Half full
Half full. This is my answer whenever I ask myself what the state of my heart is. I know for sure that I am still pouring into my life the waters of the Lord.
I was recommended to continue my service as a Mission Volunteer for some months for I still have to surrender some of my fears to the Lord. I still have to grow more confident in Him. I still have to make that water overflow in my glass.
During the AIP Luzon screening interview last Saturday, I was bombarded with family questions and situations. This is where I am weak. If you want to make me cry and powerless, attack my family (but please don’t :D). If I have to give up my mission to fill the needs of my family, I will because for me, I have to be a good daughter as well. As soon as the interview finished, I realized how much love I have for them and how much I worry I have when it comes to them.
Worry is not rooted in the love of the Lord. As challenging as it may sound, we have to hand Him over our fears for He can best take care of it. I admit; I am having a hard time doing that. Since the Lord knows so well of His people, He gave me the time that I need in order for me to learn and gradually submit to Him all the fears I have.
Why go screening if you know you have this fears; if you know you’re just half- full?

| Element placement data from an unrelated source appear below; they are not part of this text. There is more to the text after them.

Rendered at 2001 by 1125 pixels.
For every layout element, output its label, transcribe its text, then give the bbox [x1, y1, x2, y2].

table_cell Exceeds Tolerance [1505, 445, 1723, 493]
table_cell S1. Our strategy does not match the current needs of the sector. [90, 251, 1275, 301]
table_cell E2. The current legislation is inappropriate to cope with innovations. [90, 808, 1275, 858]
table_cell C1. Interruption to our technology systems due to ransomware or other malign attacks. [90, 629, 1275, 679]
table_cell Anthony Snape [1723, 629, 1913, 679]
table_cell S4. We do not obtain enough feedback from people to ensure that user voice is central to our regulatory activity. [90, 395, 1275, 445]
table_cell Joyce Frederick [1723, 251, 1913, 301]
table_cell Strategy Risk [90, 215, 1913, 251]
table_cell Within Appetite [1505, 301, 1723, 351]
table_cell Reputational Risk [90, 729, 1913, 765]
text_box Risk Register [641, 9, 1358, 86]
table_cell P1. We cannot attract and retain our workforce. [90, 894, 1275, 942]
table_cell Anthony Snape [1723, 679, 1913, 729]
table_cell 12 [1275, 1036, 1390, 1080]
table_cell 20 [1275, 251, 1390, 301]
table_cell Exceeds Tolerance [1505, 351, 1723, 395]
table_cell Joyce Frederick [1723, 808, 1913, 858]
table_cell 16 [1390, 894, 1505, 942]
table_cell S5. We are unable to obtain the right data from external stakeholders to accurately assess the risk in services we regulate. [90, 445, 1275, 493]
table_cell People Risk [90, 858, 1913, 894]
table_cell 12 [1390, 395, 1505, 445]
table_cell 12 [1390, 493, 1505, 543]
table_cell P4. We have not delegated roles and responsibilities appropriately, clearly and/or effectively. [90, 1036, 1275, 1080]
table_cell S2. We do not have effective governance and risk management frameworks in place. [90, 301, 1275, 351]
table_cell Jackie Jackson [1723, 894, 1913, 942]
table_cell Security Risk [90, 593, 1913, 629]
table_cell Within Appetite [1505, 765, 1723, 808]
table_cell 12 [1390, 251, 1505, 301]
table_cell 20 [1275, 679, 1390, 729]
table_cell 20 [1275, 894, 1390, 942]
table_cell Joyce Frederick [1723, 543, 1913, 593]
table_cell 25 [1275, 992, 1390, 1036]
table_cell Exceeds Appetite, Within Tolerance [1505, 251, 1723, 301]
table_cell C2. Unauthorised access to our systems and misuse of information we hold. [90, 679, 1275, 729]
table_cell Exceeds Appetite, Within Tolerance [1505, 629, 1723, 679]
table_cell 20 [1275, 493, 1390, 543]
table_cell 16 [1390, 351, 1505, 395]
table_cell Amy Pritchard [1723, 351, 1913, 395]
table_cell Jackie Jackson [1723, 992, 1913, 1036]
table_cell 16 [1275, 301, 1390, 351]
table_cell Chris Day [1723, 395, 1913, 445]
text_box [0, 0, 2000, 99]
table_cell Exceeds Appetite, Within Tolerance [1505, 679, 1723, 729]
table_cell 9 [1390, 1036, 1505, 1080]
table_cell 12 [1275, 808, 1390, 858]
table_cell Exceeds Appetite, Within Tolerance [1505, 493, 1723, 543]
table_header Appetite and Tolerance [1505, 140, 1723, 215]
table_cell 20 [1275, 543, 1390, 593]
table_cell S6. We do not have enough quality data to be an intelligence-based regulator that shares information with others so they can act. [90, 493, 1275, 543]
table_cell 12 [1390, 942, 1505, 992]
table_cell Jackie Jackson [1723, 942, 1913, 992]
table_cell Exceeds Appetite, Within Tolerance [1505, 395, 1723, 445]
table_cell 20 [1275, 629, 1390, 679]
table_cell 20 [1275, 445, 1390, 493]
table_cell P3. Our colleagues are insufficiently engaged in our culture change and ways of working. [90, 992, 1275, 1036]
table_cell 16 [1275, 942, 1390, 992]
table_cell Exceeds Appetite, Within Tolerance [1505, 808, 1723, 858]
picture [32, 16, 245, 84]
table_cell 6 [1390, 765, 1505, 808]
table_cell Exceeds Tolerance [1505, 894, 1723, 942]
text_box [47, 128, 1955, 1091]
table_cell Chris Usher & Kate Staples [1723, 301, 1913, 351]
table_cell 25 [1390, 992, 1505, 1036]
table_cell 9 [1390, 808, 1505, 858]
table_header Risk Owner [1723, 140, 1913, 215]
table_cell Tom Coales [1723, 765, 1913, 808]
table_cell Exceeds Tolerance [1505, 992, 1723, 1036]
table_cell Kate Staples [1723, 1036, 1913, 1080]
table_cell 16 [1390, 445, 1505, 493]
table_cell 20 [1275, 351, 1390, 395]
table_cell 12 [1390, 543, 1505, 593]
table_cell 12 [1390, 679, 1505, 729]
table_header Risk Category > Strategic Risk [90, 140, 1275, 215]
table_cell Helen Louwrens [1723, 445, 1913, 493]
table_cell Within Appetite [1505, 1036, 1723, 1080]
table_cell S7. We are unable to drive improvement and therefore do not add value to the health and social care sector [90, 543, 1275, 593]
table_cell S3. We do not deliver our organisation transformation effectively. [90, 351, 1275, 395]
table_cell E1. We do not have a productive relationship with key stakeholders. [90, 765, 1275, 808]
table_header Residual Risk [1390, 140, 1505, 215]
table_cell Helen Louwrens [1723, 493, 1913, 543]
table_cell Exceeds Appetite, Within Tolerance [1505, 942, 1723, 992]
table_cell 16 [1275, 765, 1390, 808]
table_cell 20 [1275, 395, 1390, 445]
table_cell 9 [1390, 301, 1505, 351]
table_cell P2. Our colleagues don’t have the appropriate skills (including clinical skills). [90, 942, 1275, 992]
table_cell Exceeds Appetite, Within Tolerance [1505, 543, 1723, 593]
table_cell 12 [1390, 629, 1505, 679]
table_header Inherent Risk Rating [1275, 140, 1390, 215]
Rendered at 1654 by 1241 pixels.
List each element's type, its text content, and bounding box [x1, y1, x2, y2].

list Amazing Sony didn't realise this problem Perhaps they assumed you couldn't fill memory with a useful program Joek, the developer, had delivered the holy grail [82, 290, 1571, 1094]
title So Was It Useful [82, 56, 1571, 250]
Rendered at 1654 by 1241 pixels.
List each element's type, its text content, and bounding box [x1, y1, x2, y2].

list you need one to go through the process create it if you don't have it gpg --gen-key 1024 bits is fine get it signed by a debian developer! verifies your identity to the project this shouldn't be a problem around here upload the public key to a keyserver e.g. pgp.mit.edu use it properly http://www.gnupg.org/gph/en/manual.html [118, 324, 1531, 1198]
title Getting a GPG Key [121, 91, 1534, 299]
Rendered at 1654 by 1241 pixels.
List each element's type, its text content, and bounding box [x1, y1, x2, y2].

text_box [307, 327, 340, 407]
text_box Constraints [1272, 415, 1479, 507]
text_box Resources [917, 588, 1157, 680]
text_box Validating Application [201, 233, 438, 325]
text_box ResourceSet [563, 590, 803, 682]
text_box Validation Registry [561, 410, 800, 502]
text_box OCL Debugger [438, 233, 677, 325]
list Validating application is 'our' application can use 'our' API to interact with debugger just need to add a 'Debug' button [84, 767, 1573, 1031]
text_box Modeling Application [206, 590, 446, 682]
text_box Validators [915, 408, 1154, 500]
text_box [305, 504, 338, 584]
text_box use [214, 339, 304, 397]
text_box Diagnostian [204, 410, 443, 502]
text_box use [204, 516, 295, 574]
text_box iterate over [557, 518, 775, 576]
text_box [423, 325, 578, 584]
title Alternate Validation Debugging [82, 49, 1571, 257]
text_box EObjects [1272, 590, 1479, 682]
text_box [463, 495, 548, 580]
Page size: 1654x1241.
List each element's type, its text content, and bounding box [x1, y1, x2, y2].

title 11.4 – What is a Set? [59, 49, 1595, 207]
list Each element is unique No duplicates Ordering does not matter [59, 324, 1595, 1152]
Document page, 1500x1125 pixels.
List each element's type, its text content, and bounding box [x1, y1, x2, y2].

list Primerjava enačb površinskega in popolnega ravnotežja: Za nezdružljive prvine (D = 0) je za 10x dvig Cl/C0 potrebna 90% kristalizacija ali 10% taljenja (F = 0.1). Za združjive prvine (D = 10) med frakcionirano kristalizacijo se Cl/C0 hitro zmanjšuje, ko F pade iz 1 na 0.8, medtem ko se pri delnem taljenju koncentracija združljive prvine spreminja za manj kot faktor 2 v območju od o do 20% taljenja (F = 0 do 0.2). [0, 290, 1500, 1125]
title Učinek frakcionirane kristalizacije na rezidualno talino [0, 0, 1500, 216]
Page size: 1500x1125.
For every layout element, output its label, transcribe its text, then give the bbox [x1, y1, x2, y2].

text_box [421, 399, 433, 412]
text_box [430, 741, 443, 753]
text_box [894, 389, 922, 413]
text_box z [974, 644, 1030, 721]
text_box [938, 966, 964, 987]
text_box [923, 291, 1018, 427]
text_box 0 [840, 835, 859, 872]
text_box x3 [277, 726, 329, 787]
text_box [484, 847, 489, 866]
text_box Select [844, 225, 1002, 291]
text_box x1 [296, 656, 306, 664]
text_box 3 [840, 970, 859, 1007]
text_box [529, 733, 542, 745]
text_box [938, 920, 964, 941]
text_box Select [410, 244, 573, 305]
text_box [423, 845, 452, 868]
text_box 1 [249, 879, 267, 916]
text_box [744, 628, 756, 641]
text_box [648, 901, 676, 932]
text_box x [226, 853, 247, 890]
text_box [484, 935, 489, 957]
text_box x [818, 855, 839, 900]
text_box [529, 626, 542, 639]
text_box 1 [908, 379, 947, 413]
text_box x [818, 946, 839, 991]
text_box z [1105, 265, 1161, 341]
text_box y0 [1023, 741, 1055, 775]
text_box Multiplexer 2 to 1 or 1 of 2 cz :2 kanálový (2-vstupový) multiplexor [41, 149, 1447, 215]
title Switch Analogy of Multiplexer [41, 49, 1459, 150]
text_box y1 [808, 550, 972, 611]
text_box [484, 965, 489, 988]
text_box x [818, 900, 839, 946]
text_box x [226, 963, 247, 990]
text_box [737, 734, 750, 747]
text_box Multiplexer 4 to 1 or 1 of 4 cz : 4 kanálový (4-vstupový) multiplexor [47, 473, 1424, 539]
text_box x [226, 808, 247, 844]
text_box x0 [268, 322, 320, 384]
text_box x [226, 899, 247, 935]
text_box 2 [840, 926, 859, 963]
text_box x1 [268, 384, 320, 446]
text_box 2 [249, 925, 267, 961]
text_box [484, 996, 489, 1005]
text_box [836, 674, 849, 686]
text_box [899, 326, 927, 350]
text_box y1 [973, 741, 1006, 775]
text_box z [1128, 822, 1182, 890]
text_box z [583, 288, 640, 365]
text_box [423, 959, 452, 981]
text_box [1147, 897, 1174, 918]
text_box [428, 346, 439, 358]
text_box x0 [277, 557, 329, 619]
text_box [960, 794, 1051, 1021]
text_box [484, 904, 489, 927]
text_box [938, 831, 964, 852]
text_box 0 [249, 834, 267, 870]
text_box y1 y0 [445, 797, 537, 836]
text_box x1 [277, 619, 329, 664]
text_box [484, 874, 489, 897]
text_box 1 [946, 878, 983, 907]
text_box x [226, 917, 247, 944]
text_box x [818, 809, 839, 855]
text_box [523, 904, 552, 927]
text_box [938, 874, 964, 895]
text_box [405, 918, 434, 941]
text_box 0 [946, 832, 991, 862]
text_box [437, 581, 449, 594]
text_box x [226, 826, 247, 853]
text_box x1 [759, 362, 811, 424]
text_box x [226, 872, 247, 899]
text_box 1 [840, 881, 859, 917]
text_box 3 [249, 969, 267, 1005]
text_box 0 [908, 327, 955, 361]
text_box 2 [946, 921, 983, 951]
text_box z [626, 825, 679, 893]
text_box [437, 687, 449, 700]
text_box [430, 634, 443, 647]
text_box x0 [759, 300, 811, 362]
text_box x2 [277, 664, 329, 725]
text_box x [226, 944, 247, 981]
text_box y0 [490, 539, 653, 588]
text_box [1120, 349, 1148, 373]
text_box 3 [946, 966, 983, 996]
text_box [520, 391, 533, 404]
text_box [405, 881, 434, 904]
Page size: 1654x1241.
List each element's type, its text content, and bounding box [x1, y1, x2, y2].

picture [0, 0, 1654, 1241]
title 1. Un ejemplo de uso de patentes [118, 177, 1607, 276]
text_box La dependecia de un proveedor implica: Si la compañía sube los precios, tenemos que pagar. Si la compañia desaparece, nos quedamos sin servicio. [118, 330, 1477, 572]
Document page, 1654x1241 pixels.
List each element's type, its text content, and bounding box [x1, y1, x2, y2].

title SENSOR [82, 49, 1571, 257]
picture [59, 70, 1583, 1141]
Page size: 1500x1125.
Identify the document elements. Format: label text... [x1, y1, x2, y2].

Because things like this is worth trying for. I don’t want to be forever a coward, unwilling to face the challenges of my life. The test of confidence in the Lord started with this, by making a move to really follow your heart’s desire.
If admitting your fears to them would hinder your desire to go full-time missionary, why admit them?
Because I always believe in answering with your truest heart. In life, you cannot always say the things that people want to hear because it’s either you or that person will grow more in the mask of the lies you say. If I didn’t even try to admit to my leaders the fears I have, they wouldn’t know, they wouldn’t be able to help me and I might fail on the training itself which for sure would be painful.
Painful? Not more painful?
To tell you honestly, the decision didn’t make me bitter at all because I know that I needed it and the Lord gave it to me. Sure I was sad at first but that’s the joy of practicing to look at the brighter side- you develop an attitude that is more pleasing not only in your eyes but also in the eyes of others. And I am not alone in this. My friends who will go on training have been through what I am going through. They have been discerning for the past two years already. Truly, everything good in life takes time.
Sorry for those who are disappointed but you don’t have to. I am happy. I was not kicked out of it. My leaders are in fact taking care of me, nurturing me to better. That is why I am in love with these people. They won’t just rely on your abilities and knowledge; they are more concerned with the state of your heart. If it’s half full, they’re willing to pour in more because when your passion for the Lord overflows, there’s no room for worries.